The New Columbia Admission Act would create a 51st state out of what’s now D.C., while the District of Columbia Equal Representation Act would give the District representation equal to that of a small state: one full House member and two senators. The third, the District of Columbia House Voting Rights Act, would give D.C. a House vote alone. While that final option has come close in the past, none of the measures has a chance with a Republican-controlled House.
Indeed, the Washington Post says the “new measures come at a bleak time for the voting rights movement.” DCist’s Martin Austermuhle agrees, writing, “It is truly a depressing sign of the times for the D.C. voting rights movement when our congressional delegate introduces legislation that has been introduced before with no additional expectation that it will pass this time around.”

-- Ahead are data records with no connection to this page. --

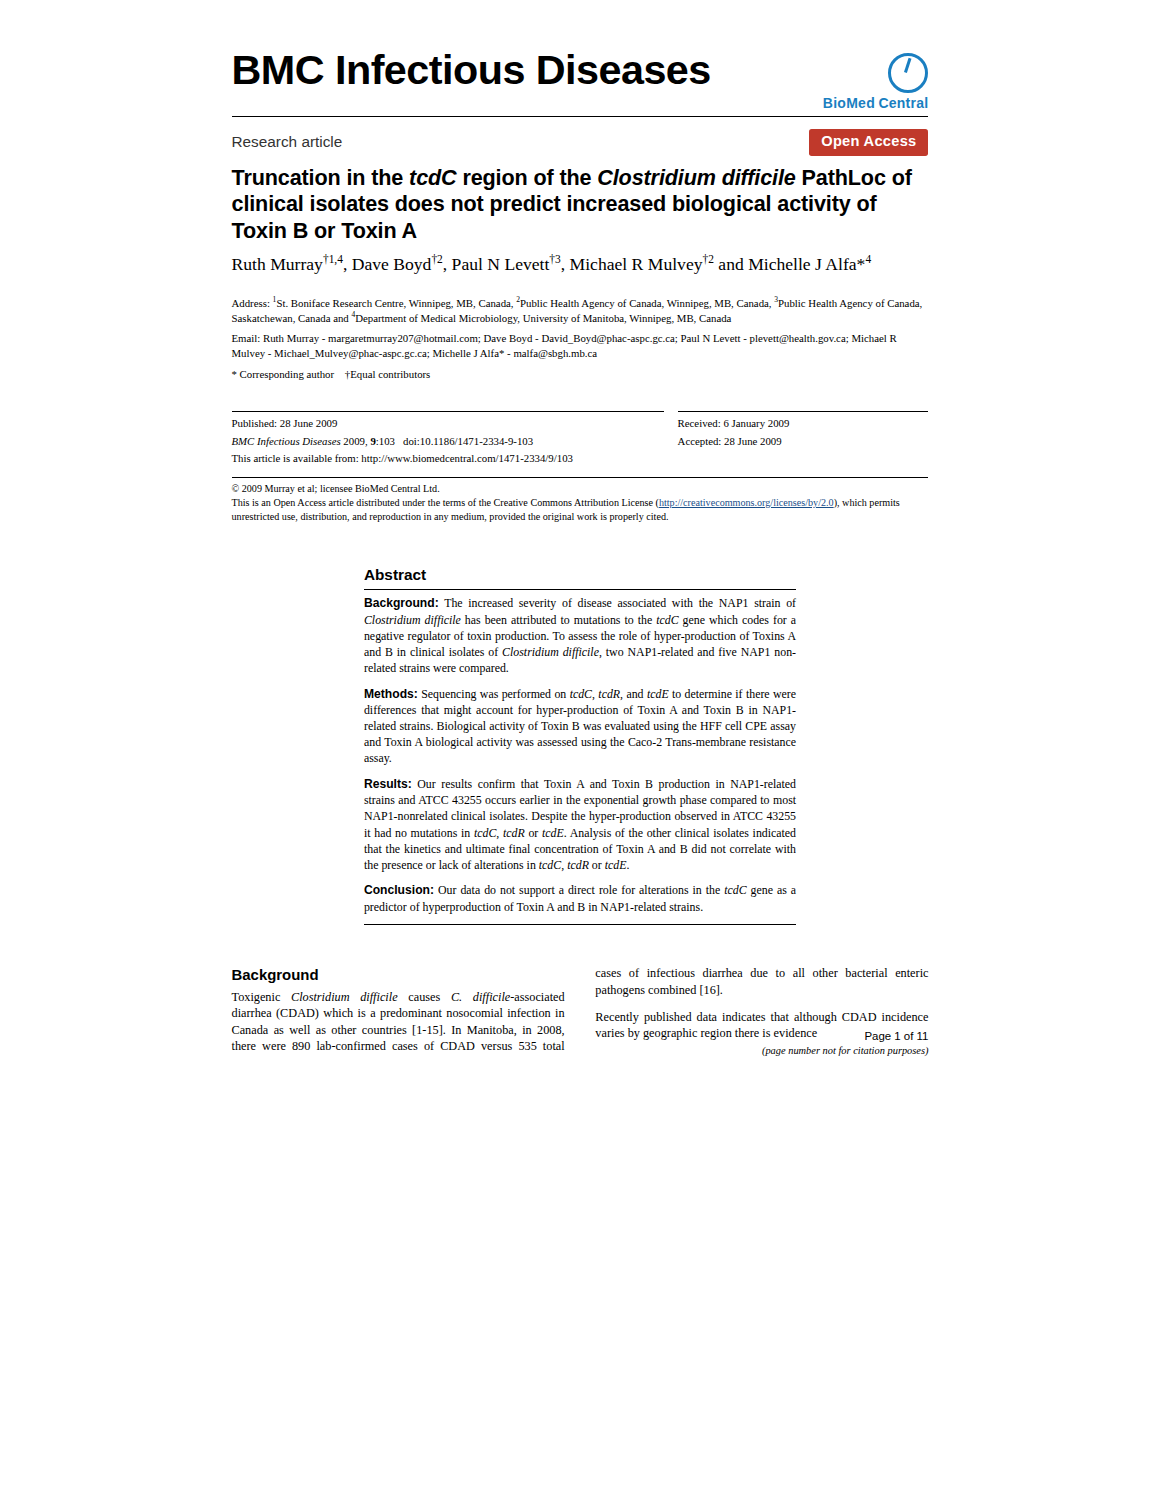BMC Infectious Diseases
BioMed Central
Research article
Open Access
Truncation in the tcdC region of the Clostridium difficile PathLoc of clinical isolates does not predict increased biological activity of Toxin B or Toxin A
Ruth Murray†1,4, Dave Boyd†2, Paul N Levett†3, Michael R Mulvey†2 and Michelle J Alfa*4
Address: 1St. Boniface Research Centre, Winnipeg, MB, Canada, 2Public Health Agency of Canada, Winnipeg, MB, Canada, 3Public Health Agency of Canada, Saskatchewan, Canada and 4Department of Medical Microbiology, University of Manitoba, Winnipeg, MB, Canada
Email: Ruth Murray - margaretmurray207@hotmail.com; Dave Boyd - David_Boyd@phac-aspc.gc.ca; Paul N Levett - plevett@health.gov.ca; Michael R Mulvey - Michael_Mulvey@phac-aspc.gc.ca; Michelle J Alfa* - malfa@sbgh.mb.ca
* Corresponding author †Equal contributors
Published: 28 June 2009
BMC Infectious Diseases 2009, 9:103 doi:10.1186/1471-2334-9-103
This article is available from: http://www.biomedcentral.com/1471-2334/9/103
Received: 6 January 2009
Accepted: 28 June 2009
© 2009 Murray et al; licensee BioMed Central Ltd.
This is an Open Access article distributed under the terms of the Creative Commons Attribution License (http://creativecommons.org/licenses/by/2.0), which permits unrestricted use, distribution, and reproduction in any medium, provided the original work is properly cited.
Abstract
Background: The increased severity of disease associated with the NAP1 strain of Clostridium difficile has been attributed to mutations to the tcdC gene which codes for a negative regulator of toxin production. To assess the role of hyper-production of Toxins A and B in clinical isolates of Clostridium difficile, two NAP1-related and five NAP1 non-related strains were compared.
Methods: Sequencing was performed on tcdC, tcdR, and tcdE to determine if there were differences that might account for hyper-production of Toxin A and Toxin B in NAP1-related strains. Biological activity of Toxin B was evaluated using the HFF cell CPE assay and Toxin A biological activity was assessed using the Caco-2 Trans-membrane resistance assay.
Results: Our results confirm that Toxin A and Toxin B production in NAP1-related strains and ATCC 43255 occurs earlier in the exponential growth phase compared to most NAP1-nonrelated clinical isolates. Despite the hyper-production observed in ATCC 43255 it had no mutations in tcdC, tcdR or tcdE. Analysis of the other clinical isolates indicated that the kinetics and ultimate final concentration of Toxin A and B did not correlate with the presence or lack of alterations in tcdC, tcdR or tcdE.
Conclusion: Our data do not support a direct role for alterations in the tcdC gene as a predictor of hyperproduction of Toxin A and B in NAP1-related strains.
Background
Toxigenic Clostridium difficile causes C. difficile-associated diarrhea (CDAD) which is a predominant nosocomial infection in Canada as well as other countries [1-15]. In Manitoba, in 2008, there were 890 lab-confirmed cases of CDAD versus 535 total cases of infectious diarrhea due to all other bacterial enteric pathogens combined [16].
Recently published data indicates that although CDAD incidence varies by geographic region there is evidence
Page 1 of 11
(page number not for citation purposes)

But Norton said in a statement that the three bills serve a symbolic purpose: to show District residents’ “determination to never relent or retreat until we have obtained each and every right to which we are entitled, whether through the frustration and anguish of the incrementalism that Congress has always forced upon us or with the full and complete set of rights, which, would be achieved through statehood.”
Meanwhile, the D.C. Council “is considering renaming a portion of Pennsylvania Avenue, just one block from the White House, to reflect the city’s ongoing quest for statehood,” the Washington Examiner reports -- because renaming that segment of South Capitol Street “Taxation Without Representation Street SE” worked wonders for the cause.